New album …And Then You Shoot Your Cousin is the shortest one yet, at barely over half an hour; it’s also the bleakest, a brutal and biting satire of a culture in love with violence and completely given over to the basest drives of capitalism. ?uestlove has suggested that the record is intended as a comment on hip-hop culture– and the deeply referential lyrics, which pick up on thoughts by everyone from KRS-One to Jay Z, certainly bear this out– but to approach this record as a tourist would be to do it and yourself a disservice: We’d be fools to think this same seed of self-preserving bloodlust isn’t carried somewhere in each one of our bruised and battered human hearts—watered not by hate but by fear.

This is also their most their weirdest album—they’ve outpaced Kanye in the art-rap department, stripping away most recognizable elements of funk and instead going back to jazz and 40s and 50s pop and looking ahead into avant classical music, weaving instrumentals, snippets, and full-fledged Roots songs into an intentionally disjointed, postmodern hip-hop operetta. (Hop-hiperetta?)

It’s some weird shit, is what I’m trying to say, with weighty concerns: Violence, misogyny, and greed are offered up as the dehumanizing fruit of hip-hop culture—indeed, of an American culture now marked more by dreams deferred than by dreams brought to realization. (All of this makes the whistled, sunshiney closer, “Tomorrow,” seem like a coda so bitterly ironic that even their new pal Randy Newman might think it too dark.)
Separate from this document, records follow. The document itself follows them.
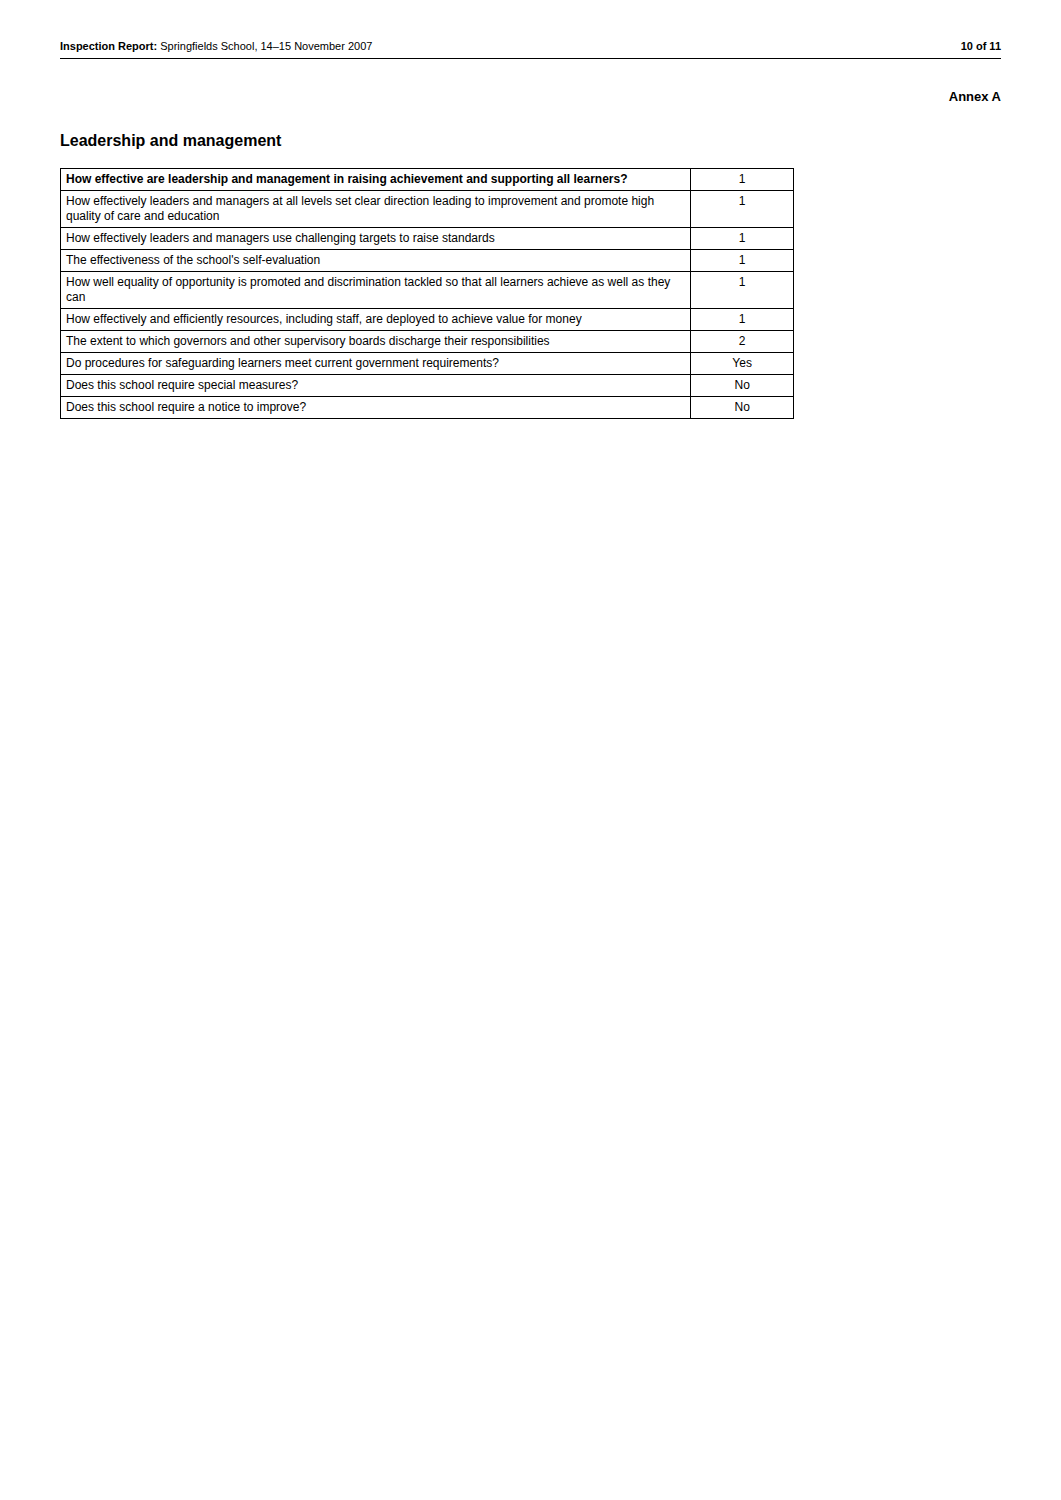Inspection Report: Springfields School, 14–15 November 2007
10 of 11
Annex A
Leadership and management
| How effective are leadership and management in raising achievement and supporting all learners? | 1 |
| How effectively leaders and managers at all levels set clear direction leading to improvement and promote high quality of care and education | 1 |
| How effectively leaders and managers use challenging targets to raise standards | 1 |
| The effectiveness of the school's self-evaluation | 1 |
| How well equality of opportunity is promoted and discrimination tackled so that all learners achieve as well as they can | 1 |
| How effectively and efficiently resources, including staff, are deployed to achieve value for money | 1 |
| The extent to which governors and other supervisory boards discharge their responsibilities | 2 |
| Do procedures for safeguarding learners meet current government requirements? | Yes |
| Does this school require special measures? | No |
| Does this school require a notice to improve? | No |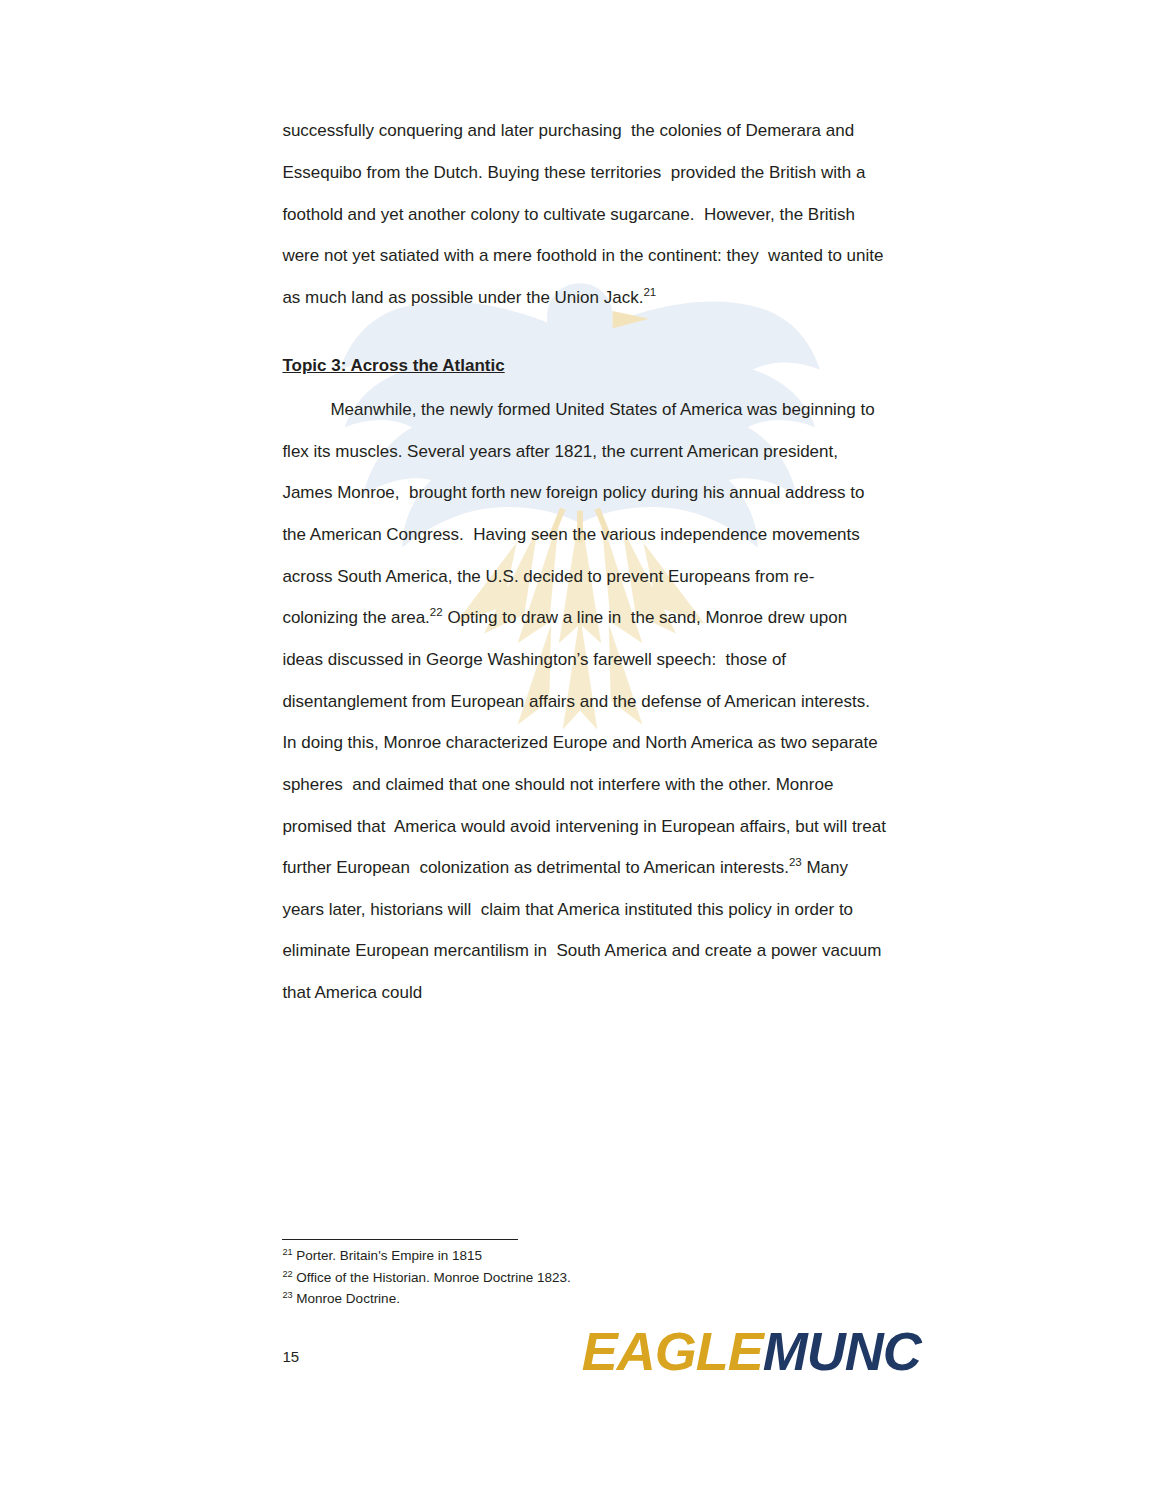successfully conquering and later purchasing the colonies of Demerara and Essequibo from the Dutch. Buying these territories provided the British with a foothold and yet another colony to cultivate sugarcane. However, the British were not yet satiated with a mere foothold in the continent: they wanted to unite as much land as possible under the Union Jack.21
Topic 3: Across the Atlantic
Meanwhile, the newly formed United States of America was beginning to flex its muscles. Several years after 1821, the current American president, James Monroe, brought forth new foreign policy during his annual address to the American Congress. Having seen the various independence movements across South America, the U.S. decided to prevent Europeans from re-colonizing the area.22 Opting to draw a line in the sand, Monroe drew upon ideas discussed in George Washington’s farewell speech: those of disentanglement from European affairs and the defense of American interests. In doing this, Monroe characterized Europe and North America as two separate spheres and claimed that one should not interfere with the other. Monroe promised that America would avoid intervening in European affairs, but will treat further European colonization as detrimental to American interests.23 Many years later, historians will claim that America instituted this policy in order to eliminate European mercantilism in South America and create a power vacuum that America could
21 Porter. Britain's Empire in 1815
22 Office of the Historian. Monroe Doctrine 1823.
23 Monroe Doctrine.
15
EAGLE MUNC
You could say the album is too brief, but—like A Love Supreme—its sheer intensity might make anything more than 30 minutes all but unbearable. You could also say they’ve become far too serious, and maybe you’re on to something—but right now it seems as though this is the message they’ve been given, the voice with which to deliver it. Best to stand back and let these dear hip-hop journeymen testify—because as brutal as this all can be, there’s something undeniably exhilarating about hearing a veteran band like this go so far out—while looking so far in—and conjuring a record as brave and uncompromising as this one.